[Provided passage Boundary: Start]

The lack of compliance is common talk in the city. On radio talk shows, callers often complain about drivers weaving down streets with cell phones stuck to their ears. Many say they spot police officers violating the law. On his monthly WTOP call-in show, D.C. Police Chief Charles H. Ramsey is often challenged about his commitment to enforcing it. He said officers ticket people all the time.

"The numbers bear that out -- if they see it, they write it," Ramsey said in a recent interview. "Sometimes an officer uses discretion. I don't know if they're going to stop for a cell phone when they're going to a robbery in progress. Sometimes things get busy."

And Ramsey urged people to report any officers they see breaking the law.

Last year, D.C. police officers issued 6,018 tickets for driving with a hand-held cell phone, said Lt. Byron Hope of the Traffic Safety and Special Enforcement Branch. This January, 370 tickets were issued, he said. Police began enforcing the law in August 2004.

Reaction to D.C.'s law -- one of the first in the country -- shows how ambivalent the public is about having anything, even safety, interfere with the beloved cell phone. And it underscores how completely, and in such a short time, the device has come to dominate people's lives. Cell phone users in the United States have increased from 34 million a decade ago to more than 203 million, according to CTIA -- the Wireless Association, and the debate about the technological phenomenon has only begun.

At least 25 state legislatures are considering restrictions on cell phone use while driving, many aimed at young drivers. But an argument is growing that laws requiring hands-free devices might contribute to hazards by encouraging drivers to talk longer. The emphasis on cell phones also discounts other activities that take people's eyes and minds off the road.

"The real issue is driving while distracted," Ramsey said. "The cell phone has just been the poster child."

The automobile group AAA agrees, urging drivers to use cell phones only in emergencies and saying the rush to enact new laws is "probably sending the wrong message," said spokesman Mantill Williams.

[Provided passage Boundary: End]
[Record set Boundary: Start]

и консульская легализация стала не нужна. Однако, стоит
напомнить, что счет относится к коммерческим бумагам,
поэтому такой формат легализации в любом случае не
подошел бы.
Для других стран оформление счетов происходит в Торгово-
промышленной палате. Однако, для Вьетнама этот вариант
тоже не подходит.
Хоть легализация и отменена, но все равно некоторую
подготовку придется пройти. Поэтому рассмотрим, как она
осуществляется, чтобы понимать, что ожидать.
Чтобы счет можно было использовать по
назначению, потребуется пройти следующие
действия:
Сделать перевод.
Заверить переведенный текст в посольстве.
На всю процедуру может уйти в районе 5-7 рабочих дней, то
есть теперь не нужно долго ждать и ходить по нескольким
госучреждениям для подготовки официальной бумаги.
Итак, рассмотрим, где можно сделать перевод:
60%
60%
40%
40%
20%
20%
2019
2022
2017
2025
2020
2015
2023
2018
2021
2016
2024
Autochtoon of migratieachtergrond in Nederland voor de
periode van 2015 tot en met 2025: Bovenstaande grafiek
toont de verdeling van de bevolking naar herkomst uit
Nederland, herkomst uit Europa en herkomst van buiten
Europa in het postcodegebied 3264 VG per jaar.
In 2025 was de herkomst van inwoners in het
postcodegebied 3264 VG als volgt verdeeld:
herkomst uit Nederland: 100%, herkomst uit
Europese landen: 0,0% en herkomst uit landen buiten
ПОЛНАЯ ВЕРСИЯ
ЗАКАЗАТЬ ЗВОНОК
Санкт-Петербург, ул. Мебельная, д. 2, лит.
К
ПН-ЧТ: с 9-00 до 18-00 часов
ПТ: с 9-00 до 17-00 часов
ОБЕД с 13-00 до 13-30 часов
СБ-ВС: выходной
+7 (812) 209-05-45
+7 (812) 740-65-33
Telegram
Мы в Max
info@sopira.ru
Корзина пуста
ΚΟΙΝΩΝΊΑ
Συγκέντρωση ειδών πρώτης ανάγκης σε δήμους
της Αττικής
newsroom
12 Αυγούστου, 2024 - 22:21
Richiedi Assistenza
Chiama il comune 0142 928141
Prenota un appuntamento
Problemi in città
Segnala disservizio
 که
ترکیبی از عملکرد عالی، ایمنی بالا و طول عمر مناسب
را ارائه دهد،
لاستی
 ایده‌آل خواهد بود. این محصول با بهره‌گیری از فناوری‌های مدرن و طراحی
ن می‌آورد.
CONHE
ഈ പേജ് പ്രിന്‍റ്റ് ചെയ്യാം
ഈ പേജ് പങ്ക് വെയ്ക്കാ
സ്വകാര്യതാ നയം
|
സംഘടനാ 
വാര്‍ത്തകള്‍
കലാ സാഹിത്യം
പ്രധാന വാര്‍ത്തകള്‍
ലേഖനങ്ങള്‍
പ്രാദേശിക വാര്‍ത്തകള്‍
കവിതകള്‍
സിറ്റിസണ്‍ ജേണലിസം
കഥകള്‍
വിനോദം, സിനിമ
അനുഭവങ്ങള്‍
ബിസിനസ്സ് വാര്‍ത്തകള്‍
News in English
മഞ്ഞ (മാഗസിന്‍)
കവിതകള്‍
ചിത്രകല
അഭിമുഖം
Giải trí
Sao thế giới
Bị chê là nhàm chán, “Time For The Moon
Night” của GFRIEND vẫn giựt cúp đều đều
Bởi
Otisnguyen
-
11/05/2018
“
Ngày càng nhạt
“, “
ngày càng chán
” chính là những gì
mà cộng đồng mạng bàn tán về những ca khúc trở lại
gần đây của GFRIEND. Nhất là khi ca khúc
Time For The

[Record set Boundary: End]
[Record set Boundary: Start]

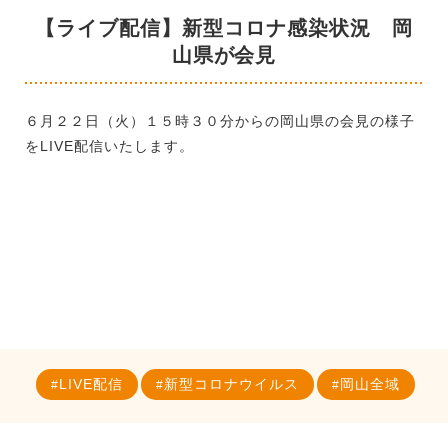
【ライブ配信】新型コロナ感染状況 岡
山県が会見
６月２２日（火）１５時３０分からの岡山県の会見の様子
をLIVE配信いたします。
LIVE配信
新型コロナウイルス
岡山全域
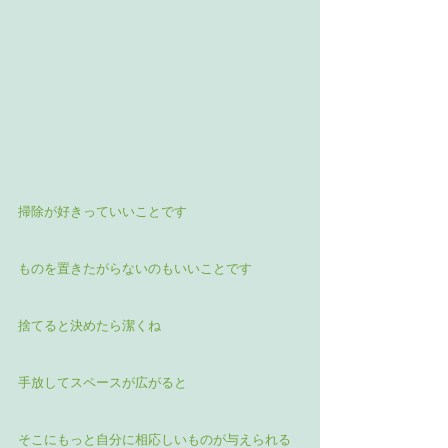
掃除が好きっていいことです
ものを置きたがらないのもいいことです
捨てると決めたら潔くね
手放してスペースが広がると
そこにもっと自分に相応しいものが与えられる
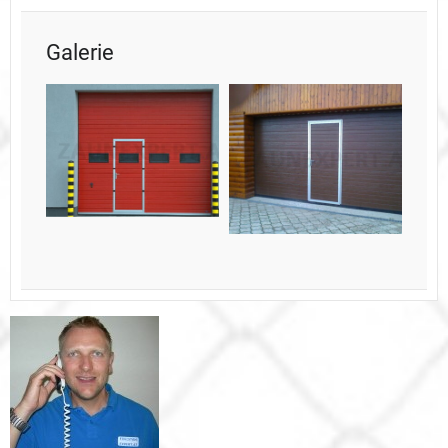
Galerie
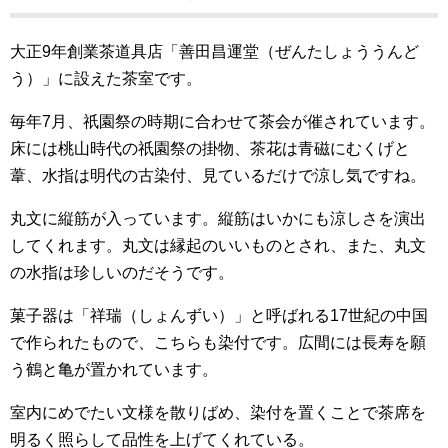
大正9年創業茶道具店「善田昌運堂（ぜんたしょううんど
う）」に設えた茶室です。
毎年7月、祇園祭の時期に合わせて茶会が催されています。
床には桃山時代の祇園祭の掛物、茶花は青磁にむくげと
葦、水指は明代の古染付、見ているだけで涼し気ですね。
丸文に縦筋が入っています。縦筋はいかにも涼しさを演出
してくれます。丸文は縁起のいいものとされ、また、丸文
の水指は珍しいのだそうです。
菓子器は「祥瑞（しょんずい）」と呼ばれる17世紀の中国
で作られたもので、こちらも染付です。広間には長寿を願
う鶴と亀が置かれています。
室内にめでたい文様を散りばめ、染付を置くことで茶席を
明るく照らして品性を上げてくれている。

[Record set Boundary: End]
[Record set Boundary: Start]

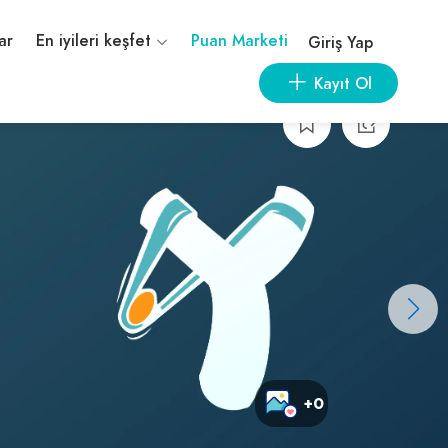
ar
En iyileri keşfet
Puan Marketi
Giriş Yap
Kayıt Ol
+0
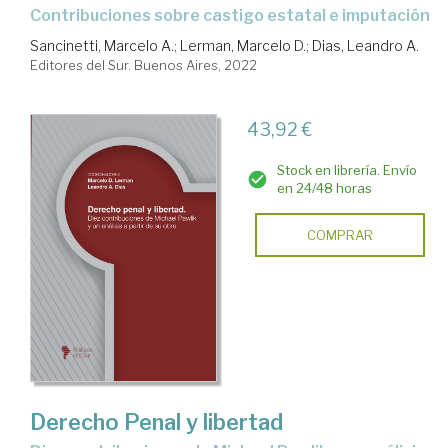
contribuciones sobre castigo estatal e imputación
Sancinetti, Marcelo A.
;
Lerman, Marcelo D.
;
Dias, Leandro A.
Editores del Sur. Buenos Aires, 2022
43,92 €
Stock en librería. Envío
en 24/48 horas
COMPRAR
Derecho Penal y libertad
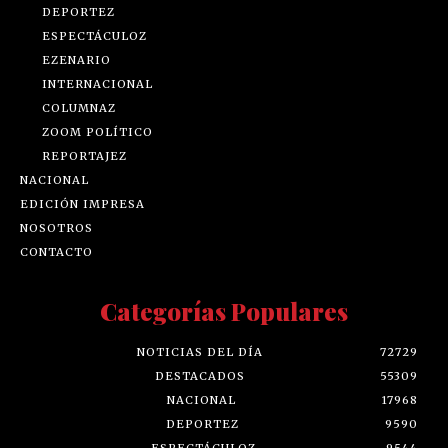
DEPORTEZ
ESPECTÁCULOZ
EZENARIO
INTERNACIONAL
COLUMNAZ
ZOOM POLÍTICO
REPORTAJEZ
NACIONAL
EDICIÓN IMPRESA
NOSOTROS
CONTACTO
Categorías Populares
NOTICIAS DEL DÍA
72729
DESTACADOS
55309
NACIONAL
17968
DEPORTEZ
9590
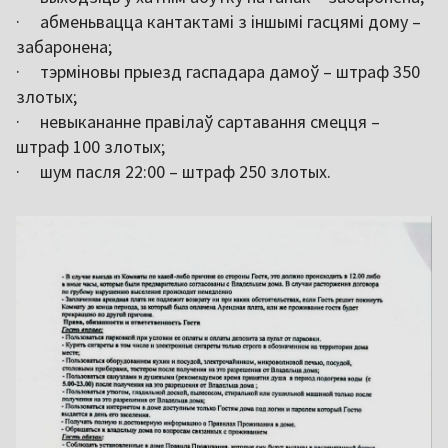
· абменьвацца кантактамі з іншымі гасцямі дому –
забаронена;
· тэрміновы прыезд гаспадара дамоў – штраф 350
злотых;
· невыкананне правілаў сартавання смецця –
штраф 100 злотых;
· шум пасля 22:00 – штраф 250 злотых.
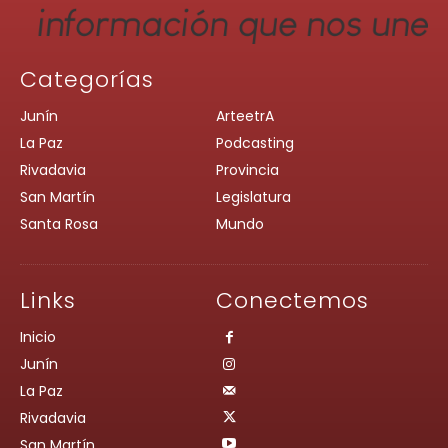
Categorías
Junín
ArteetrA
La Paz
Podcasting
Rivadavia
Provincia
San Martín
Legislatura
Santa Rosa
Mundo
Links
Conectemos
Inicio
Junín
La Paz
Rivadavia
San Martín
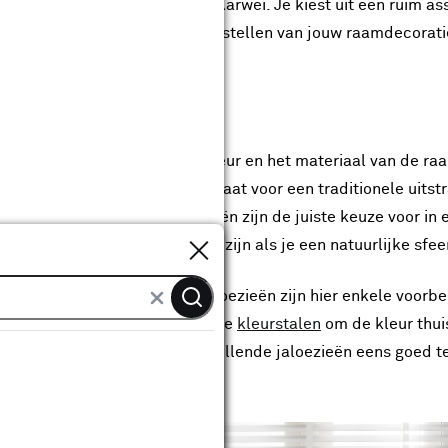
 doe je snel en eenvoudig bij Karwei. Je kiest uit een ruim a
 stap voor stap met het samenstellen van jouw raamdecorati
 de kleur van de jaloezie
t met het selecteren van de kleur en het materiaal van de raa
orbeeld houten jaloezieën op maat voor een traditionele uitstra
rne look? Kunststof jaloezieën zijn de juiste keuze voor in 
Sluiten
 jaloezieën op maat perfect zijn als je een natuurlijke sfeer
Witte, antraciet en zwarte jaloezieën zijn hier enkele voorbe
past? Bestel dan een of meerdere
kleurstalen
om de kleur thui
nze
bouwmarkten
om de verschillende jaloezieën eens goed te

[Record set Boundary: End]

→ **Work order A**: From the cell phone article, extract everything from "At least 25" down to "spokesman Mantill Williams.".
→ **Work order B**: Using the cell phone article, mark each statement yes or no and quote the words that decide it: (i) D.C. police officers issued 6,018 tickets last year for driving with a hand-held cell phone. (ii) Police began enforcing the law in January 2004. (iii) AAA urges drivers to use cell phones only in emergencies.

→ **Task result A**:
At least 25 state legislatures are considering restrictions on cell phone use while driving, many aimed at young drivers. But an argument is growing that laws requiring hands-free devices might contribute to hazards by encouraging drivers to talk longer. The emphasis on cell phones also discounts other activities that take people's eyes and minds off the road.

"The real issue is driving while distracted," Ramsey said. "The cell phone has just been the poster child."

The automobile group AAA agrees, urging drivers to use cell phones only in emergencies and saying the rush to enact new laws is "probably sending the wrong message," said spokesman Mantill Williams.

→ **Task result B**:
(i) Yes: "Last year, D.C. police officers issued 6,018 tickets for driving with a hand-held cell phone"
(ii) No: "Police began enforcing the law in August 2004."
(iii) Yes: "urging drivers to use cell phones only in emergencies"